### [INSTRUCCIONES]
Duplica todas las líneas de abajo, de la primera a la última, sin cambiar nada.

### [LOS DATOS]
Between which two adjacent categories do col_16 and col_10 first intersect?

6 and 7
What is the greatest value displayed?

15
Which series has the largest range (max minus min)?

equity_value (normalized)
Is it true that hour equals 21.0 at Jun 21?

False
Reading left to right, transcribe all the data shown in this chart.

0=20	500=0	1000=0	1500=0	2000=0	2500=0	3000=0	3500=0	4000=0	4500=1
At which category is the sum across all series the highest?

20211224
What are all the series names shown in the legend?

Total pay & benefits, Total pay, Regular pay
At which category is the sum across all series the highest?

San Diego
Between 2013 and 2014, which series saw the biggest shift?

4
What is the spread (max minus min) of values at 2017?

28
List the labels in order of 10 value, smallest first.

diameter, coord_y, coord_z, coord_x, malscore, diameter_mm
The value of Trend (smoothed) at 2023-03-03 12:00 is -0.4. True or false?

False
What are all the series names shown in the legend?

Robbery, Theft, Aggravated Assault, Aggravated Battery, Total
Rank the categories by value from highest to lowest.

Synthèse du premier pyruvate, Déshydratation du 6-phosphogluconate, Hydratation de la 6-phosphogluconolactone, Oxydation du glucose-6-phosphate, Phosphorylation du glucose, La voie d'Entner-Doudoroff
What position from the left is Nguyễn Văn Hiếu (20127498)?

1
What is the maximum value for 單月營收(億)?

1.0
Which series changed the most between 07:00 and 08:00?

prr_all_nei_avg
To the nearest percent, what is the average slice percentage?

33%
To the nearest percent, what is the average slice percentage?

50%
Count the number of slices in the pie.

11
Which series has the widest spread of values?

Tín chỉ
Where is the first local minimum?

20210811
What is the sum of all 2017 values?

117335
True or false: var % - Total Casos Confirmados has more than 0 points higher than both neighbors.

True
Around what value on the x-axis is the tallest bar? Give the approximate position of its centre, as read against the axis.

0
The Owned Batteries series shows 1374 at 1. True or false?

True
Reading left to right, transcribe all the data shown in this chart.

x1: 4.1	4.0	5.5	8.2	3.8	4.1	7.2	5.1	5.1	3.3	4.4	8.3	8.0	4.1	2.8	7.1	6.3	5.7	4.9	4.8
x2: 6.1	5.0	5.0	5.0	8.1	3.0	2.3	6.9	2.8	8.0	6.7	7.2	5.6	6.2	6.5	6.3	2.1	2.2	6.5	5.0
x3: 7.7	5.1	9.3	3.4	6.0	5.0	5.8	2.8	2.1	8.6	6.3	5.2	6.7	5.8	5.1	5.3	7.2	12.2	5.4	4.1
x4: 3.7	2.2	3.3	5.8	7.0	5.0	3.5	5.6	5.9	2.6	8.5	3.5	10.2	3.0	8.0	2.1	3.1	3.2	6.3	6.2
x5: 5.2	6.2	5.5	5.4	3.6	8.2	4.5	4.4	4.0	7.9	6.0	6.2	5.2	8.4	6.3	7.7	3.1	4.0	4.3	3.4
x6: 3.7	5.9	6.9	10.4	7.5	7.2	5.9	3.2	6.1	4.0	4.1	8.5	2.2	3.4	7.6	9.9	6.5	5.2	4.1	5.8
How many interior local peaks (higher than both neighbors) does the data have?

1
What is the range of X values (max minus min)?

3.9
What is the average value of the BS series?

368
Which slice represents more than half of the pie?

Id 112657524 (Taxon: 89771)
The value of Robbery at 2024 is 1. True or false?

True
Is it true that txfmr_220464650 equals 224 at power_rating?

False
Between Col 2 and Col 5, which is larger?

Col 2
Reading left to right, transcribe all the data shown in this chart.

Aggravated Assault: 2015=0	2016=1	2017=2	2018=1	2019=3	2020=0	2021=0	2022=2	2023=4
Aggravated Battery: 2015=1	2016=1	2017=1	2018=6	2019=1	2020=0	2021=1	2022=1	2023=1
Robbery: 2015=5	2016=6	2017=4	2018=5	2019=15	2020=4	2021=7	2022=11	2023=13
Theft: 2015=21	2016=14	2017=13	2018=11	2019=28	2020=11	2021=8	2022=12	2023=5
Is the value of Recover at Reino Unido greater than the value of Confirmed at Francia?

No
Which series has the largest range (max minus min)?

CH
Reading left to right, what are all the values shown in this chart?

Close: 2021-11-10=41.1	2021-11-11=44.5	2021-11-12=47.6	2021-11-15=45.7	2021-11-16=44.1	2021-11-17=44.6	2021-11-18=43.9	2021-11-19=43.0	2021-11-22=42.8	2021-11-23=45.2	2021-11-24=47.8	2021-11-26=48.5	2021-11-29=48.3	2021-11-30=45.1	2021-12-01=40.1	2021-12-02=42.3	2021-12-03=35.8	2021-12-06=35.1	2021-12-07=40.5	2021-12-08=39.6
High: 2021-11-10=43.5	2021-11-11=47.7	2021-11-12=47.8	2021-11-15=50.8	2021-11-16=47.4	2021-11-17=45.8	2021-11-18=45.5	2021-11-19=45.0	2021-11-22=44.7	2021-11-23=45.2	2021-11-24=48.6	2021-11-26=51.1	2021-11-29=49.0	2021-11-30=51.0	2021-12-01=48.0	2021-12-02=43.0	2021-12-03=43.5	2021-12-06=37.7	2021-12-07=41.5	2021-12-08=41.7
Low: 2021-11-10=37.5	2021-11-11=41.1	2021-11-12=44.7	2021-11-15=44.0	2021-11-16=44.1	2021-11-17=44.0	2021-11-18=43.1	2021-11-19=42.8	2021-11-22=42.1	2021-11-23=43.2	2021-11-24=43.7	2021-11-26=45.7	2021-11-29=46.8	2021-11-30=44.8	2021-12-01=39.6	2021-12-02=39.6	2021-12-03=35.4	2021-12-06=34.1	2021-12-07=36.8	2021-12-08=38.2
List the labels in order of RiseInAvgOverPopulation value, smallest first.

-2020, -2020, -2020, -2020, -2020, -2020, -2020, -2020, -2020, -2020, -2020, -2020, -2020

### [RESPUESTA]
Between which two adjacent categories do col_16 and col_10 first intersect?

6 and 7
What is the greatest value displayed?

15
Which series has the largest range (max minus min)?

equity_value (normalized)
Is it true that hour equals 21.0 at Jun 21?

False
Reading left to right, transcribe all the data shown in this chart.

0=20	500=0	1000=0	1500=0	2000=0	2500=0	3000=0	3500=0	4000=0	4500=1
At which category is the sum across all series the highest?

20211224
What are all the series names shown in the legend?

Total pay & benefits, Total pay, Regular pay
At which category is the sum across all series the highest?

San Diego
Between 2013 and 2014, which series saw the biggest shift?

4
What is the spread (max minus min) of values at 2017?

28
List the labels in order of 10 value, smallest first.

diameter, coord_y, coord_z, coord_x, malscore, diameter_mm
The value of Trend (smoothed) at 2023-03-03 12:00 is -0.4. True or false?

False
What are all the series names shown in the legend?

Robbery, Theft, Aggravated Assault, Aggravated Battery, Total
Rank the categories by value from highest to lowest.

Synthèse du premier pyruvate, Déshydratation du 6-phosphogluconate, Hydratation de la 6-phosphogluconolactone, Oxydation du glucose-6-phosphate, Phosphorylation du glucose, La voie d'Entner-Doudoroff
What position from the left is Nguyễn Văn Hiếu (20127498)?

1
What is the maximum value for 單月營收(億)?

1.0
Which series changed the most between 07:00 and 08:00?

prr_all_nei_avg
To the nearest percent, what is the average slice percentage?

33%
To the nearest percent, what is the average slice percentage?

50%
Count the number of slices in the pie.

11
Which series has the widest spread of values?

Tín chỉ
Where is the first local minimum?

20210811
What is the sum of all 2017 values?

117335
True or false: var % - Total Casos Confirmados has more than 0 points higher than both neighbors.

True
Around what value on the x-axis is the tallest bar? Give the approximate position of its centre, as read against the axis.

0
The Owned Batteries series shows 1374 at 1. True or false?

True
Reading left to right, transcribe all the data shown in this chart.

x1: 4.1	4.0	5.5	8.2	3.8	4.1	7.2	5.1	5.1	3.3	4.4	8.3	8.0	4.1	2.8	7.1	6.3	5.7	4.9	4.8
x2: 6.1	5.0	5.0	5.0	8.1	3.0	2.3	6.9	2.8	8.0	6.7	7.2	5.6	6.2	6.5	6.3	2.1	2.2	6.5	5.0
x3: 7.7	5.1	9.3	3.4	6.0	5.0	5.8	2.8	2.1	8.6	6.3	5.2	6.7	5.8	5.1	5.3	7.2	12.2	5.4	4.1
x4: 3.7	2.2	3.3	5.8	7.0	5.0	3.5	5.6	5.9	2.6	8.5	3.5	10.2	3.0	8.0	2.1	3.1	3.2	6.3	6.2
x5: 5.2	6.2	5.5	5.4	3.6	8.2	4.5	4.4	4.0	7.9	6.0	6.2	5.2	8.4	6.3	7.7	3.1	4.0	4.3	3.4
x6: 3.7	5.9	6.9	10.4	7.5	7.2	5.9	3.2	6.1	4.0	4.1	8.5	2.2	3.4	7.6	9.9	6.5	5.2	4.1	5.8
How many interior local peaks (higher than both neighbors) does the data have?

1
What is the range of X values (max minus min)?

3.9
What is the average value of the BS series?

368
Which slice represents more than half of the pie?

Id 112657524 (Taxon: 89771)
The value of Robbery at 2024 is 1. True or false?

True
Is it true that txfmr_220464650 equals 224 at power_rating?

False
Between Col 2 and Col 5, which is larger?

Col 2
Reading left to right, transcribe all the data shown in this chart.

Aggravated Assault: 2015=0	2016=1	2017=2	2018=1	2019=3	2020=0	2021=0	2022=2	2023=4
Aggravated Battery: 2015=1	2016=1	2017=1	2018=6	2019=1	2020=0	2021=1	2022=1	2023=1
Robbery: 2015=5	2016=6	2017=4	2018=5	2019=15	2020=4	2021=7	2022=11	2023=13
Theft: 2015=21	2016=14	2017=13	2018=11	2019=28	2020=11	2021=8	2022=12	2023=5
Is the value of Recover at Reino Unido greater than the value of Confirmed at Francia?

No
Which series has the largest range (max minus min)?

CH
Reading left to right, what are all the values shown in this chart?

Close: 2021-11-10=41.1	2021-11-11=44.5	2021-11-12=47.6	2021-11-15=45.7	2021-11-16=44.1	2021-11-17=44.6	2021-11-18=43.9	2021-11-19=43.0	2021-11-22=42.8	2021-11-23=45.2	2021-11-24=47.8	2021-11-26=48.5	2021-11-29=48.3	2021-11-30=45.1	2021-12-01=40.1	2021-12-02=42.3	2021-12-03=35.8	2021-12-06=35.1	2021-12-07=40.5	2021-12-08=39.6
High: 2021-11-10=43.5	2021-11-11=47.7	2021-11-12=47.8	2021-11-15=50.8	2021-11-16=47.4	2021-11-17=45.8	2021-11-18=45.5	2021-11-19=45.0	2021-11-22=44.7	2021-11-23=45.2	2021-11-24=48.6	2021-11-26=51.1	2021-11-29=49.0	2021-11-30=51.0	2021-12-01=48.0	2021-12-02=43.0	2021-12-03=43.5	2021-12-06=37.7	2021-12-07=41.5	2021-12-08=41.7
Low: 2021-11-10=37.5	2021-11-11=41.1	2021-11-12=44.7	2021-11-15=44.0	2021-11-16=44.1	2021-11-17=44.0	2021-11-18=43.1	2021-11-19=42.8	2021-11-22=42.1	2021-11-23=43.2	2021-11-24=43.7	2021-11-26=45.7	2021-11-29=46.8	2021-11-30=44.8	2021-12-01=39.6	2021-12-02=39.6	2021-12-03=35.4	2021-12-06=34.1	2021-12-07=36.8	2021-12-08=38.2
List the labels in order of RiseInAvgOverPopulation value, smallest first.

-2020, -2020, -2020, -2020, -2020, -2020, -2020, -2020, -2020, -2020, -2020, -2020, -2020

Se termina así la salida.